Anna Michelotti was born in Annecy in Haute-Savoie (at the time the territory of the Kingdom of Sardinia), on 29 August 1843, the third child of Gian Michele Telesforo Michelotti, a Piedmontese emigrant from Almese and Pierina Mugnier-Serand from Annecy. She is baptized the next day in the Cathedral of Notre-Dame de Liesse.

At the age of five, she was orphaned of a father, she grew up at her mother’s school, a woman of firm Christian principles who did her utmost to help others, in particular she visited and assisted the sick in their homes. At the age of 12, on March 25, 1855, Anna made her first communion. March 25 is the day that Anna always remembered with emotion and gratitude.

The providential gift that mother Pierina gave to Anna that day is a visit to a poor sick person to comfort him and offer him help. With that gesture of delicate charity, the mother wanted Anna to return the great visit of Jesus received in the morning, a truly unique gift.

Since adolescence, Anna feels a strong desire to consecrate her life to God in the service of the poor, because the words of St. Francis de Sales were alive in her: “… do not be satisfied with being poor like the poor, but be poorer than the poor , go and serve them when they lie in bed sick and serve them with your own hands. This servitude is more glorious than a kingdom ”.

In France Anna does not find an Institute that meets her expectations. One day while she was gathered in prayer in the Basilica of the Visitation in Annecy at the altars of S. Francis de Sales and S. Jane Frances di Chantal, she clearly perceives a voice saying to her: “Go to Turin and found your Institute “.

Anna, without delay, leaves Savoy and comes definitively to Italy: it is the year 1871. First stop is Almese, in Val di Susa, where she stops for a short period of time to greet her paternal relatives and then goes towards Turin.

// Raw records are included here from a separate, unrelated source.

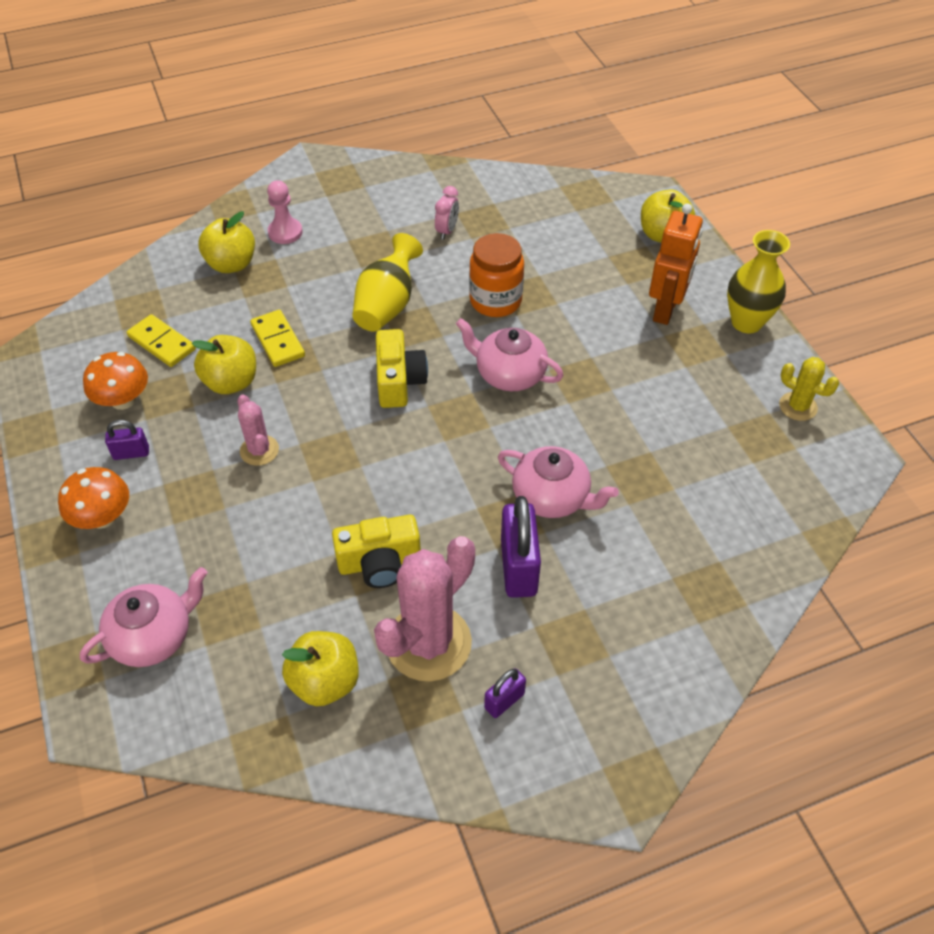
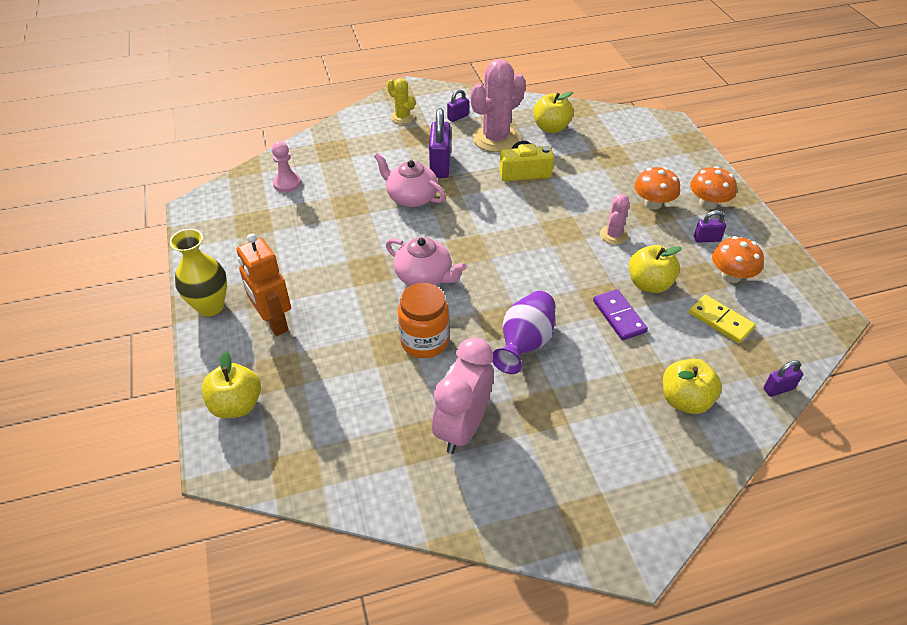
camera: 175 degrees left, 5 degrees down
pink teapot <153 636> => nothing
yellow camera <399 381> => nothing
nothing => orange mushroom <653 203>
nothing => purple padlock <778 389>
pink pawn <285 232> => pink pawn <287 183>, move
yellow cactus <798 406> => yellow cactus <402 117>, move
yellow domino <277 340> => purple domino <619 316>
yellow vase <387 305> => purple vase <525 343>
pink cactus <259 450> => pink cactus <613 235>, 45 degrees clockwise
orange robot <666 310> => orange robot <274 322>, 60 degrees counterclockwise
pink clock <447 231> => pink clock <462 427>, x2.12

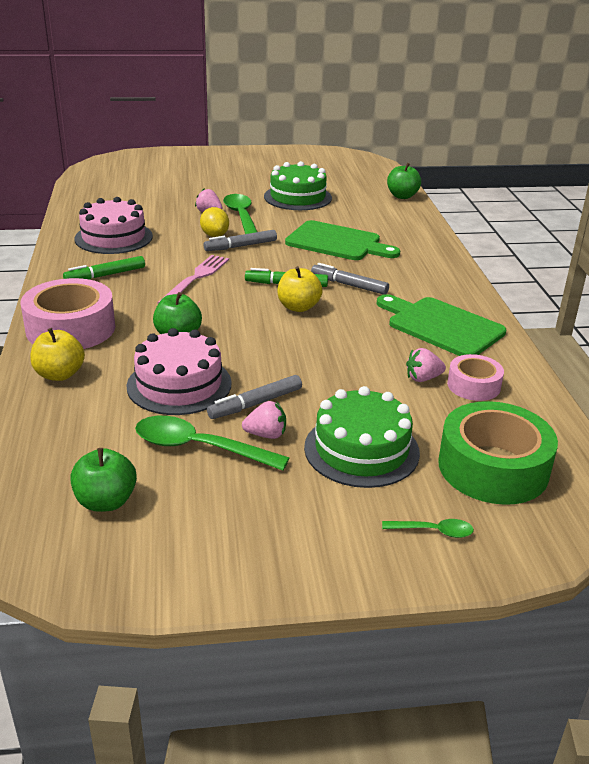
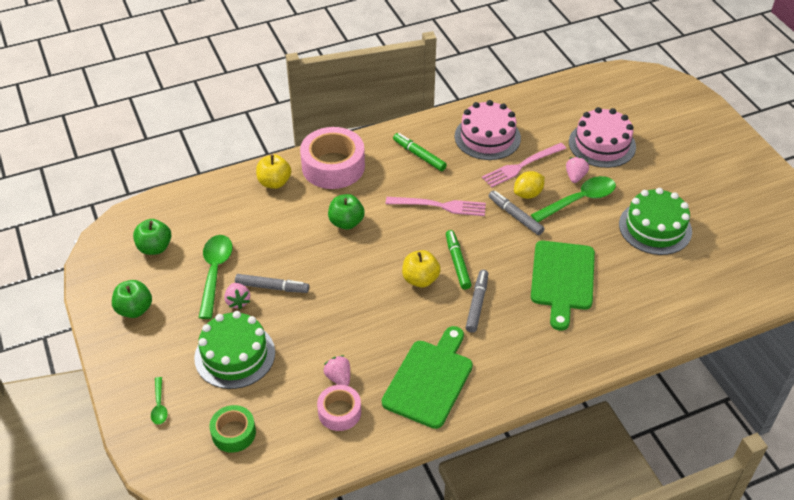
camera: 75 degrees right, 15 degrees up
nothing => pink fork <521 166>
pink cake <179 384> => pink cake <602 144>, move
green apple <402 196> => green apple <134 309>, move
grey marker <255 404> => grey marker <272 287>, 150 degrees clockwise
green tape <493 467> => green tape <233 433>, x0.56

Rent a room with the Lupis sisters in Moncalieri, a town near Turin, from which he leaves every day, on foot, to go to the city equipped with a broom and a spirit machine, this says the poverty that reigned in the attics and basements of the poor where he lends his selfless care to the sick. From Moncalieri Anna soon moved to the historic center of the city of Turin, to carry out her work more efficiently and to welcome the first young women who wanted to share her ideal of hers.

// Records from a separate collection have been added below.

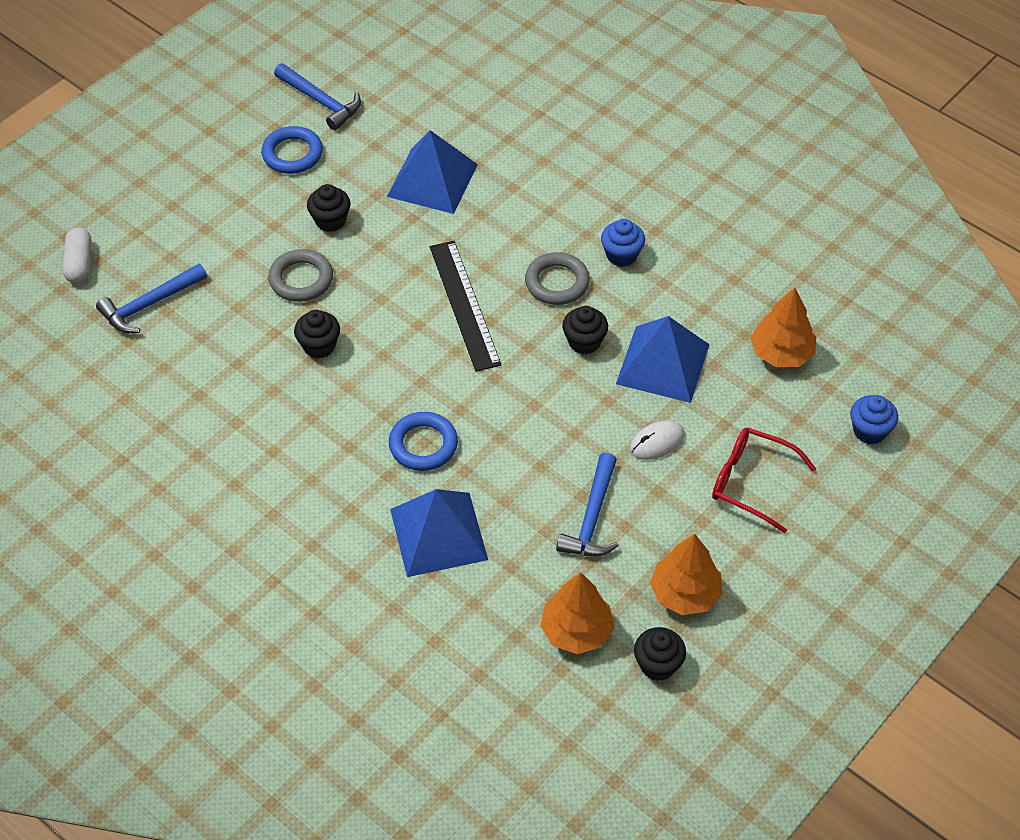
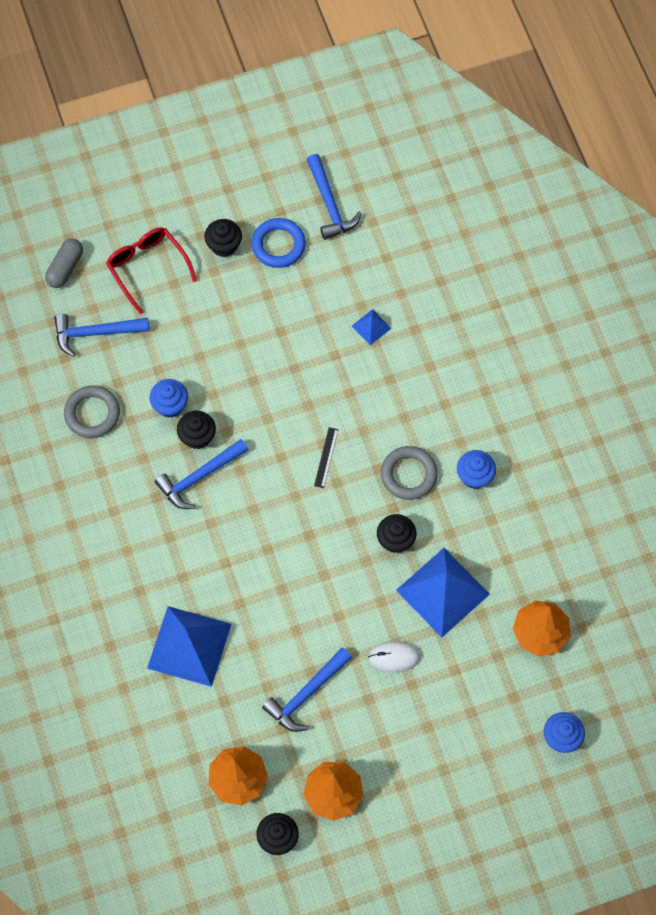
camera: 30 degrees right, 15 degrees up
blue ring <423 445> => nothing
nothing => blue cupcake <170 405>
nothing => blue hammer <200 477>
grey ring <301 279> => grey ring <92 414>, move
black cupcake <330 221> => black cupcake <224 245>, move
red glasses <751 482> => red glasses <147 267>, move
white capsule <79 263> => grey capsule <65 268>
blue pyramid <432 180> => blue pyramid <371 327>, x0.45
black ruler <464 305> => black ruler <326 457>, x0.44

In 1873 she rents three rooms in Via Santa Maria di Piazza, 5, in the heart of Turin, near the church of S. Maria di Piazza. On 8 August 1875, the archbishop of Turin, Msgr. Lorenzo Gastaldi approves the nascent institute, while on 2 October Anna, with the name of Sister Giovanna Francesca della Visitazione and her first companions make religious profession, with the fourth vow to serve the sick poor for free. Thus was born the Institute of the Little Servants of the Sacred Heart of Jesus, for free assistance to the sick poor at home.

In 1876 she moved with the small community to Piazzetta del Corpus Domini, 16. A woman of great virtue, she retired from 14 to 23 June 1878 at the Visitation monastery in Via delle Orfane in Turin to write the first rules. September 1880, the Archbishop of Milan, Mgr. Nazari of Calabiana, welcomes the first Little Servants to his diocese. The Foundress begins the shuttle between Turin and Milan, to help the nascent community. Year 1882, trusting only in Providence and “… putting the deal in the hands of St. Joseph” are her exact words, she bought Villa Pruss, in the Valsalice area, the current Mother House and Generalate of the Congregation.

Anna Michelotti’s work in the city of Turin takes place over a span of 15 years, from 1872 until her death. She died on 1 February 1888, the day after Don Bosco. A few hours before her death he allowed her, yielding to the repeated insistence of the nuns, to be photographed. She the one who for her whole life, she forgets about herself, she had served the most defenseless of her, she was buried, with the Franciscan girdle at her sides, in a very poor coffin, in the rain-soaked earth of a small cemetery . “The grain of wheat” was dead but a light of love would continue to shine through her daughters, who are also active today in the mission land. Her relics are venerated in Turin in the Valsalice mother house. On July 27, 1933, she begins the information process on her life and on her virtues. On 15 December 1966, Blessed Paul VI (Giovanni Battista Montini, 1963-1978) pronounced on the heroic nature of her virtues. On 23 May 1975 he promulgated the decree of beatification and on 1 November 1975 he proclaimed her Blessed.